═════ GIVEN RECORDS

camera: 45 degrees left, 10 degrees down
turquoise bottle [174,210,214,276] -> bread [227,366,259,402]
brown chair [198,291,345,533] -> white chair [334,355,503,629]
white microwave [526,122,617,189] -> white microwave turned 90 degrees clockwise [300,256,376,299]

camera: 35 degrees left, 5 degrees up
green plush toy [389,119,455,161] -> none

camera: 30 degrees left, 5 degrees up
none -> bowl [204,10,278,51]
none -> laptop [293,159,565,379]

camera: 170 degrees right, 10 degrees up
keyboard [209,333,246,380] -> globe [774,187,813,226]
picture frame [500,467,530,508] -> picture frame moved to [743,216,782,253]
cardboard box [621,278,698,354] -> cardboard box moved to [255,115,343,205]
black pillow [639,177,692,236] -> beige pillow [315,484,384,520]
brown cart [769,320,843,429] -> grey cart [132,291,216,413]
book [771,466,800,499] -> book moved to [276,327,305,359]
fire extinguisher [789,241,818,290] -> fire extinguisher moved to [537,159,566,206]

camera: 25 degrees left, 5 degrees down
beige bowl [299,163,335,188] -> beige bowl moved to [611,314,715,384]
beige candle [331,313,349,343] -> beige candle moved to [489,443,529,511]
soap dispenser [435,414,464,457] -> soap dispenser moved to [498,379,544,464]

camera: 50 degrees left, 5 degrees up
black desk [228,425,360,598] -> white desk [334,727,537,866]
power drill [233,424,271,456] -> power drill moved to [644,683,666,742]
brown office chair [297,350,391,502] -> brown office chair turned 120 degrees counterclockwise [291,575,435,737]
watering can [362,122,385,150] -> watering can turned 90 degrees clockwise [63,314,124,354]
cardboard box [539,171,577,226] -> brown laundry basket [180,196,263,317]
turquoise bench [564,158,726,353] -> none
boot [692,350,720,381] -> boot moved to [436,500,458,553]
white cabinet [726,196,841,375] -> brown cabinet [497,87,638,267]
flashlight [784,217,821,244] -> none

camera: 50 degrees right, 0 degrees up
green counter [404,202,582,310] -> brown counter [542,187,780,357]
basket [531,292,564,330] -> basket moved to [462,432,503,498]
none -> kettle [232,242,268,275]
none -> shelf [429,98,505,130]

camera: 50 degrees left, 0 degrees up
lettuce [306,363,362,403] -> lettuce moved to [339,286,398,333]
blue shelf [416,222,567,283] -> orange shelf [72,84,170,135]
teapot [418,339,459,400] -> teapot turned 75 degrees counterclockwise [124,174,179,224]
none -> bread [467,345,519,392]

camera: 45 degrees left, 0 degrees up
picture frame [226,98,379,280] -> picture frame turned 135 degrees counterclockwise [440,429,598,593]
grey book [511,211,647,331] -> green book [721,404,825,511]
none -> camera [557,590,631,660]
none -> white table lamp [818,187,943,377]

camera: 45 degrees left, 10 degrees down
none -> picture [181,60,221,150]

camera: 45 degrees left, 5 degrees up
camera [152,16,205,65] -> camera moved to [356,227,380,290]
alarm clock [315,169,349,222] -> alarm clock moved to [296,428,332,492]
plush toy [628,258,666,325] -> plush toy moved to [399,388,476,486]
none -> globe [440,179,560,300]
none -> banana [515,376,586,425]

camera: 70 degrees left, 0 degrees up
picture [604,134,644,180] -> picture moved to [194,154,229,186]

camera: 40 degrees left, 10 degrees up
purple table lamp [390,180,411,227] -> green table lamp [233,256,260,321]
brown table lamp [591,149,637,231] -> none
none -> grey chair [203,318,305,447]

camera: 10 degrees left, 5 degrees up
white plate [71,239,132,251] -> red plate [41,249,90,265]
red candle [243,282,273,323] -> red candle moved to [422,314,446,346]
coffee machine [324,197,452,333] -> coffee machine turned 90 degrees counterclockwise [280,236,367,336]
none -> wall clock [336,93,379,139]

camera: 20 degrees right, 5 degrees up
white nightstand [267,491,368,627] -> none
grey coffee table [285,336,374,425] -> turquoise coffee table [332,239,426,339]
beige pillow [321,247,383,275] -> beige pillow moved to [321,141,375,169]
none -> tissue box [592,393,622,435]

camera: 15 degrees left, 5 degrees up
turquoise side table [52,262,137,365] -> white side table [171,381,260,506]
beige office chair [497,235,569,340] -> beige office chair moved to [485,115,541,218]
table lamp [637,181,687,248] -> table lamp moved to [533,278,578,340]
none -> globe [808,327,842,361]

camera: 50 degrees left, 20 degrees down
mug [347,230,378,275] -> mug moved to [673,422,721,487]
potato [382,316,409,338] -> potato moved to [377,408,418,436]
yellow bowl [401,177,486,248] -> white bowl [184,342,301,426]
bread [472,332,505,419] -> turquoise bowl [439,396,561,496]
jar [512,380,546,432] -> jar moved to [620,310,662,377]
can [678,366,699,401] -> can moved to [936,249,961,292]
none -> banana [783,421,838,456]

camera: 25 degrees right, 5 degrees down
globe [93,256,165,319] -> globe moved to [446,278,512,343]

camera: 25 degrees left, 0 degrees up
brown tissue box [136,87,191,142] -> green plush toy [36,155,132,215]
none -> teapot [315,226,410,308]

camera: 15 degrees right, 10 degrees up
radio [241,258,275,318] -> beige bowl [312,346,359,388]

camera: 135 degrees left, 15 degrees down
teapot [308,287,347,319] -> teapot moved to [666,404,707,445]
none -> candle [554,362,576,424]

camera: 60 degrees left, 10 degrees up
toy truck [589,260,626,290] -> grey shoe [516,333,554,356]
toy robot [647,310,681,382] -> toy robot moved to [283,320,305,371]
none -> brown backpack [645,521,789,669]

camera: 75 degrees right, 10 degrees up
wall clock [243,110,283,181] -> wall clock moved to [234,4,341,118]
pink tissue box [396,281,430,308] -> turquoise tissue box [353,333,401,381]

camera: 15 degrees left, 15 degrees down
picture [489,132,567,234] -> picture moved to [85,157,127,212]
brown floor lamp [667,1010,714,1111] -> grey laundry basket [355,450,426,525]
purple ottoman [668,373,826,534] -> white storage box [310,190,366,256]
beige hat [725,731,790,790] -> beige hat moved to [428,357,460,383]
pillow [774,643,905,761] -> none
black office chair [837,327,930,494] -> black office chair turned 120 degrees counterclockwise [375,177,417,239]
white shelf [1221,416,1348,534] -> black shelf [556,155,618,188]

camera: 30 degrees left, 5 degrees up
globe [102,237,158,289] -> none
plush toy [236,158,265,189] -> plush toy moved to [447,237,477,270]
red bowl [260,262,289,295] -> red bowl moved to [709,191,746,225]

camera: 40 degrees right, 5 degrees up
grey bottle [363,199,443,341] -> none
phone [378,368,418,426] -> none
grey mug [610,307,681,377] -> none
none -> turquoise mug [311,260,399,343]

══════════

### TASK REQUIREMENTS
From the first line to the last, transcribe the data exactly.

### OUTPUT BELOW
camera: 45 degrees left, 10 degrees down
turquoise bottle [174,210,214,276] -> bread [227,366,259,402]
brown chair [198,291,345,533] -> white chair [334,355,503,629]
white microwave [526,122,617,189] -> white microwave turned 90 degrees clockwise [300,256,376,299]

camera: 35 degrees left, 5 degrees up
green plush toy [389,119,455,161] -> none

camera: 30 degrees left, 5 degrees up
none -> bowl [204,10,278,51]
none -> laptop [293,159,565,379]

camera: 170 degrees right, 10 degrees up
keyboard [209,333,246,380] -> globe [774,187,813,226]
picture frame [500,467,530,508] -> picture frame moved to [743,216,782,253]
cardboard box [621,278,698,354] -> cardboard box moved to [255,115,343,205]
black pillow [639,177,692,236] -> beige pillow [315,484,384,520]
brown cart [769,320,843,429] -> grey cart [132,291,216,413]
book [771,466,800,499] -> book moved to [276,327,305,359]
fire extinguisher [789,241,818,290] -> fire extinguisher moved to [537,159,566,206]

camera: 25 degrees left, 5 degrees down
beige bowl [299,163,335,188] -> beige bowl moved to [611,314,715,384]
beige candle [331,313,349,343] -> beige candle moved to [489,443,529,511]
soap dispenser [435,414,464,457] -> soap dispenser moved to [498,379,544,464]

camera: 50 degrees left, 5 degrees up
black desk [228,425,360,598] -> white desk [334,727,537,866]
power drill [233,424,271,456] -> power drill moved to [644,683,666,742]
brown office chair [297,350,391,502] -> brown office chair turned 120 degrees counterclockwise [291,575,435,737]
watering can [362,122,385,150] -> watering can turned 90 degrees clockwise [63,314,124,354]
cardboard box [539,171,577,226] -> brown laundry basket [180,196,263,317]
turquoise bench [564,158,726,353] -> none
boot [692,350,720,381] -> boot moved to [436,500,458,553]
white cabinet [726,196,841,375] -> brown cabinet [497,87,638,267]
flashlight [784,217,821,244] -> none

camera: 50 degrees right, 0 degrees up
green counter [404,202,582,310] -> brown counter [542,187,780,357]
basket [531,292,564,330] -> basket moved to [462,432,503,498]
none -> kettle [232,242,268,275]
none -> shelf [429,98,505,130]

camera: 50 degrees left, 0 degrees up
lettuce [306,363,362,403] -> lettuce moved to [339,286,398,333]
blue shelf [416,222,567,283] -> orange shelf [72,84,170,135]
teapot [418,339,459,400] -> teapot turned 75 degrees counterclockwise [124,174,179,224]
none -> bread [467,345,519,392]

camera: 45 degrees left, 0 degrees up
picture frame [226,98,379,280] -> picture frame turned 135 degrees counterclockwise [440,429,598,593]
grey book [511,211,647,331] -> green book [721,404,825,511]
none -> camera [557,590,631,660]
none -> white table lamp [818,187,943,377]

camera: 45 degrees left, 10 degrees down
none -> picture [181,60,221,150]

camera: 45 degrees left, 5 degrees up
camera [152,16,205,65] -> camera moved to [356,227,380,290]
alarm clock [315,169,349,222] -> alarm clock moved to [296,428,332,492]
plush toy [628,258,666,325] -> plush toy moved to [399,388,476,486]
none -> globe [440,179,560,300]
none -> banana [515,376,586,425]

camera: 70 degrees left, 0 degrees up
picture [604,134,644,180] -> picture moved to [194,154,229,186]

camera: 40 degrees left, 10 degrees up
purple table lamp [390,180,411,227] -> green table lamp [233,256,260,321]
brown table lamp [591,149,637,231] -> none
none -> grey chair [203,318,305,447]

camera: 10 degrees left, 5 degrees up
white plate [71,239,132,251] -> red plate [41,249,90,265]
red candle [243,282,273,323] -> red candle moved to [422,314,446,346]
coffee machine [324,197,452,333] -> coffee machine turned 90 degrees counterclockwise [280,236,367,336]
none -> wall clock [336,93,379,139]

camera: 20 degrees right, 5 degrees up
white nightstand [267,491,368,627] -> none
grey coffee table [285,336,374,425] -> turquoise coffee table [332,239,426,339]
beige pillow [321,247,383,275] -> beige pillow moved to [321,141,375,169]
none -> tissue box [592,393,622,435]

camera: 15 degrees left, 5 degrees up
turquoise side table [52,262,137,365] -> white side table [171,381,260,506]
beige office chair [497,235,569,340] -> beige office chair moved to [485,115,541,218]
table lamp [637,181,687,248] -> table lamp moved to [533,278,578,340]
none -> globe [808,327,842,361]

camera: 50 degrees left, 20 degrees down
mug [347,230,378,275] -> mug moved to [673,422,721,487]
potato [382,316,409,338] -> potato moved to [377,408,418,436]
yellow bowl [401,177,486,248] -> white bowl [184,342,301,426]
bread [472,332,505,419] -> turquoise bowl [439,396,561,496]
jar [512,380,546,432] -> jar moved to [620,310,662,377]
can [678,366,699,401] -> can moved to [936,249,961,292]
none -> banana [783,421,838,456]

camera: 25 degrees right, 5 degrees down
globe [93,256,165,319] -> globe moved to [446,278,512,343]

camera: 25 degrees left, 0 degrees up
brown tissue box [136,87,191,142] -> green plush toy [36,155,132,215]
none -> teapot [315,226,410,308]

camera: 15 degrees right, 10 degrees up
radio [241,258,275,318] -> beige bowl [312,346,359,388]

camera: 135 degrees left, 15 degrees down
teapot [308,287,347,319] -> teapot moved to [666,404,707,445]
none -> candle [554,362,576,424]

camera: 60 degrees left, 10 degrees up
toy truck [589,260,626,290] -> grey shoe [516,333,554,356]
toy robot [647,310,681,382] -> toy robot moved to [283,320,305,371]
none -> brown backpack [645,521,789,669]

camera: 75 degrees right, 10 degrees up
wall clock [243,110,283,181] -> wall clock moved to [234,4,341,118]
pink tissue box [396,281,430,308] -> turquoise tissue box [353,333,401,381]

camera: 15 degrees left, 15 degrees down
picture [489,132,567,234] -> picture moved to [85,157,127,212]
brown floor lamp [667,1010,714,1111] -> grey laundry basket [355,450,426,525]
purple ottoman [668,373,826,534] -> white storage box [310,190,366,256]
beige hat [725,731,790,790] -> beige hat moved to [428,357,460,383]
pillow [774,643,905,761] -> none
black office chair [837,327,930,494] -> black office chair turned 120 degrees counterclockwise [375,177,417,239]
white shelf [1221,416,1348,534] -> black shelf [556,155,618,188]

camera: 30 degrees left, 5 degrees up
globe [102,237,158,289] -> none
plush toy [236,158,265,189] -> plush toy moved to [447,237,477,270]
red bowl [260,262,289,295] -> red bowl moved to [709,191,746,225]

camera: 40 degrees right, 5 degrees up
grey bottle [363,199,443,341] -> none
phone [378,368,418,426] -> none
grey mug [610,307,681,377] -> none
none -> turquoise mug [311,260,399,343]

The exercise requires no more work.